Over-extensions in the stock market are easy to see using the 25-year chart with monthly bars and the 200-month moving average.
The chart below shows the March 2000 and October 2007 bubble peaks plotted as to how many points they had moved away from their 200-month moving average before they pulled fiercely back.
S&P 500
- Looking at the left chart of the S&P 500, we see the peak of the internet bubble was extended 1,051 points from its 200-month moving average on that date.
- The peak of the 2007 housing bubble was a not-so-absurd 634 points from its 200-month moving average on that date.

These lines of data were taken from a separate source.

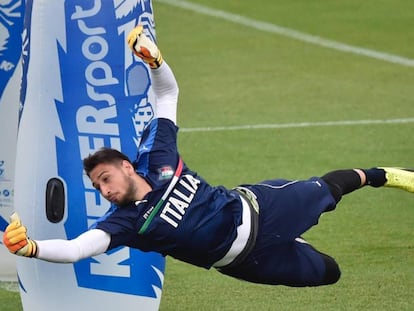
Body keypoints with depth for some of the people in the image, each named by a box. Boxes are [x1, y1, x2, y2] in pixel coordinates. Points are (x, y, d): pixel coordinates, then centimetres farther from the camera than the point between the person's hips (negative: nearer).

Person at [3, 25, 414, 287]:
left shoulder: (156, 157, -18)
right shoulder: (123, 221, -24)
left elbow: (168, 93, -11)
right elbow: (74, 249, -39)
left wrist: (154, 60, -30)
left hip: (251, 207, 2)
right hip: (242, 259, -1)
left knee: (324, 190, 23)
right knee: (328, 273, 8)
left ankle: (374, 176, 56)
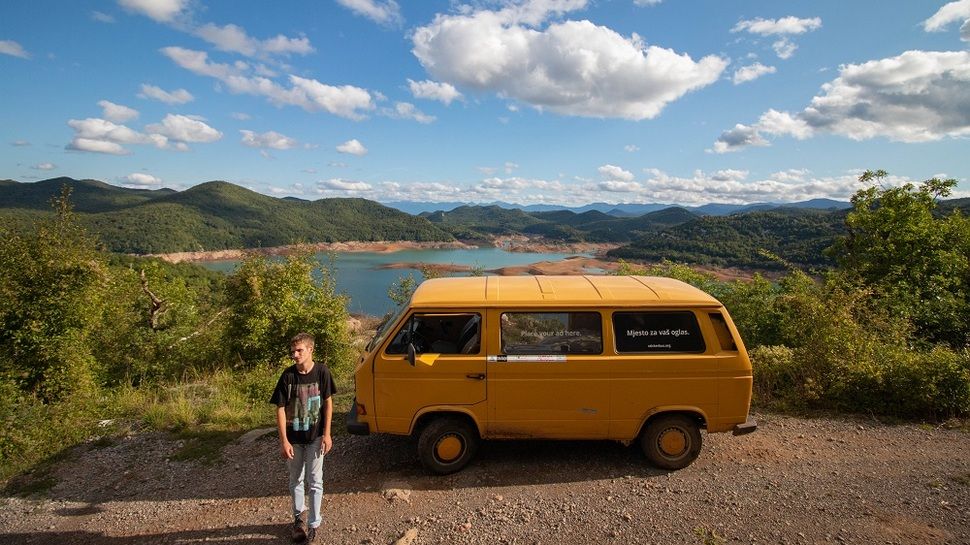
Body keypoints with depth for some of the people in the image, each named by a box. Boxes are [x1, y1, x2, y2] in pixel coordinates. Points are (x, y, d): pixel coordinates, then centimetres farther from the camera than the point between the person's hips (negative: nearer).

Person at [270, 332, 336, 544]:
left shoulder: (321, 371, -14)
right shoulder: (288, 375, -13)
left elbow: (328, 402, -5)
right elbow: (280, 409, -9)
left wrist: (327, 434, -6)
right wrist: (284, 441, -12)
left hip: (315, 437, -1)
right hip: (293, 438, 1)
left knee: (314, 480, 8)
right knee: (296, 480, 18)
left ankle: (314, 523, 24)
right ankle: (299, 516, 40)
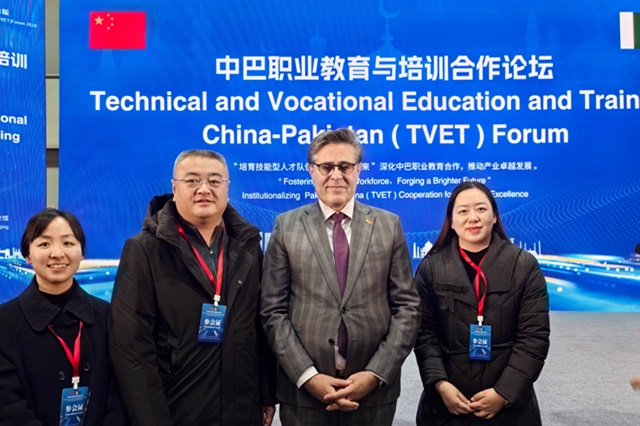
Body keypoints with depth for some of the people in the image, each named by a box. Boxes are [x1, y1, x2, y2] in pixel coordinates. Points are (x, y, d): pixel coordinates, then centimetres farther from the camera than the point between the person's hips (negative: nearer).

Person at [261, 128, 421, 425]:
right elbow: (274, 311, -2)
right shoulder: (286, 226, 2)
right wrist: (308, 376, -11)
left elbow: (407, 307, 0)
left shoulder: (389, 225, 4)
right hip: (303, 390, 0)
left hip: (374, 390, 1)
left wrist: (376, 374, -9)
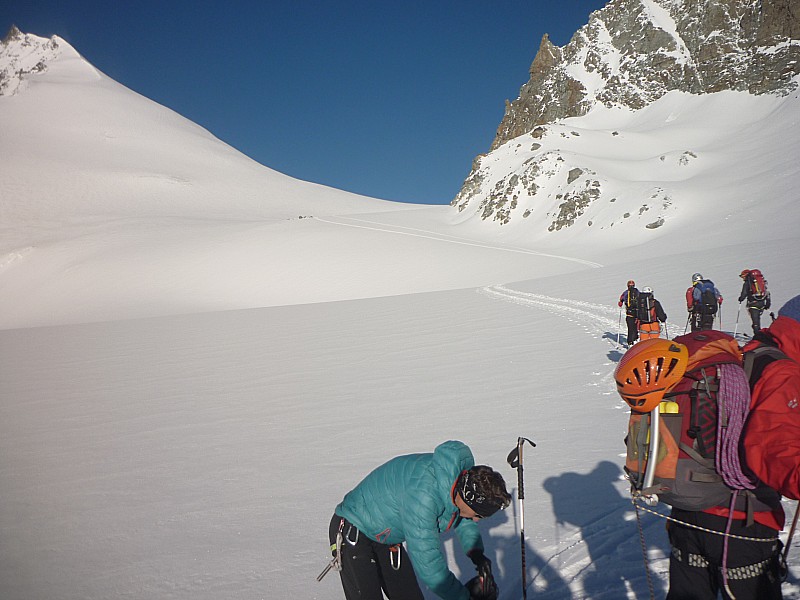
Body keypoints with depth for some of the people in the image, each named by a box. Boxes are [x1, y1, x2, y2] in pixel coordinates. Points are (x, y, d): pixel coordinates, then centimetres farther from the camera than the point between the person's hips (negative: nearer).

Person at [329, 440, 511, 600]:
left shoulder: (464, 475, -12)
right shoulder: (422, 495, -38)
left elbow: (463, 520, 9)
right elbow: (428, 565, -33)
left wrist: (476, 553, -8)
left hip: (387, 537, 8)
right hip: (352, 533, -8)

- This week, the S&P has become extended 1,253 points above its 200-month moving average, which is a roughly 20% greater over-extension than the peak of the internet bubble when the average stock lost 80% of its value in the two years that followed.
NASDAQ
- Looking at the right chart of the NASDAQ, we see the peak of the internet bubble was extended 4,279 points from its 200-month moving average on that date.
- The peak of the 2007 housing bubble was 1,206 points from its 200-month moving average on that date.

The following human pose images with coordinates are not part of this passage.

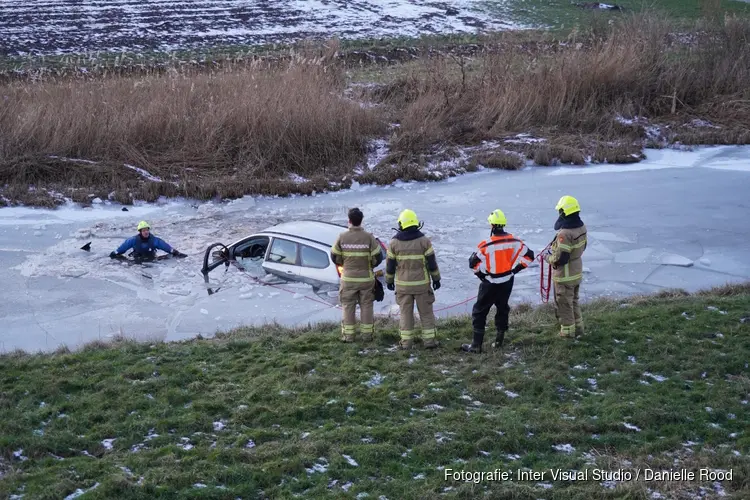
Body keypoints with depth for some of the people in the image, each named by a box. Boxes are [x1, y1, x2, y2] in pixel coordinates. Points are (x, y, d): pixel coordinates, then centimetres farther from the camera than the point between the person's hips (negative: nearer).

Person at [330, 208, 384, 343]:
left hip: (348, 278, 0)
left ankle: (348, 335, 10)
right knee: (366, 306, 11)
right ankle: (367, 334, 14)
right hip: (366, 278, 0)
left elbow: (335, 257, 1)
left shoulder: (342, 237, -8)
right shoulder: (369, 237, -10)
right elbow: (378, 257, -6)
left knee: (348, 306, 9)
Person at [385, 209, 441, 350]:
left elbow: (390, 264, 1)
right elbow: (432, 262, -4)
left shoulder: (394, 242, -4)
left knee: (406, 313, 9)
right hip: (421, 284, -1)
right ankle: (429, 339, 10)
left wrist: (389, 280, 14)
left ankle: (406, 341, 11)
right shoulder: (424, 241, -8)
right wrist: (436, 279, 7)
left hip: (402, 284, 1)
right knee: (426, 312, 8)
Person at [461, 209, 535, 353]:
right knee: (502, 308, 22)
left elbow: (473, 263, -16)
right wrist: (515, 269, 9)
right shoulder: (514, 241, -6)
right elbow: (529, 256, 0)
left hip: (491, 283, -5)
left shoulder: (486, 245, -21)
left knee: (479, 312, 4)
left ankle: (476, 345, 2)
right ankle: (499, 340, 26)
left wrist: (481, 274, 3)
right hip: (507, 282, 5)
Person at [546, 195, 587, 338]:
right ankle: (578, 327, 35)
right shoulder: (581, 226, -4)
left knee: (564, 304, 10)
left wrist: (549, 257, -9)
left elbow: (560, 259, -30)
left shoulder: (564, 234, -31)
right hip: (577, 271, 8)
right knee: (574, 301, 25)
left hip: (565, 275, -8)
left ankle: (568, 331, 22)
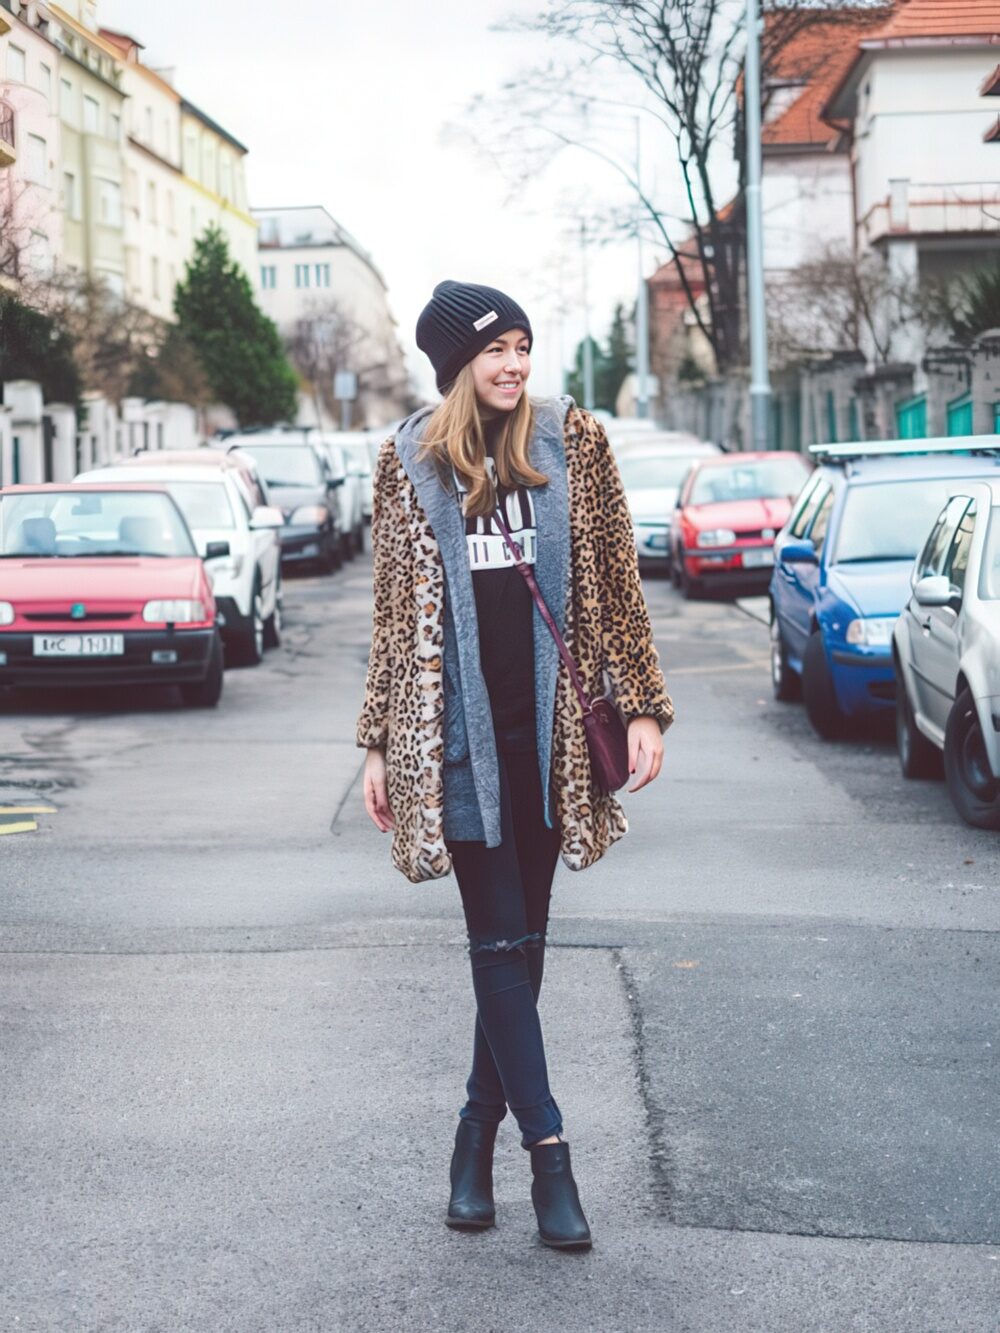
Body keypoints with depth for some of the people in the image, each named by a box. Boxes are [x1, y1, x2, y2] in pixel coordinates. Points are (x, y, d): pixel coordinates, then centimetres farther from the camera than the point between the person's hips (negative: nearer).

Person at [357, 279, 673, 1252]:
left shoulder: (574, 442, 4)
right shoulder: (408, 463, 4)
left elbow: (615, 586, 5)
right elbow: (394, 614, 9)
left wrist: (640, 707, -2)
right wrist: (381, 743, 8)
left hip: (550, 725, 1)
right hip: (457, 732, -1)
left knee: (521, 940, 6)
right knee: (499, 941, -4)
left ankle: (478, 1132, 20)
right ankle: (547, 1150, -2)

- This week, the NASDAQ has become extended 4,031 points above its 200-month moving average, which is just a few percentage points from matching the NASDAQ's internet-bubble peak, which is considered the most absurd financial event in history as the average stock lost 80% of its value in the two years that followed.
Many talking heads in the media are saying we are not in a bubble, that things are different this time. Perhaps it is best for investors to judge for themselves.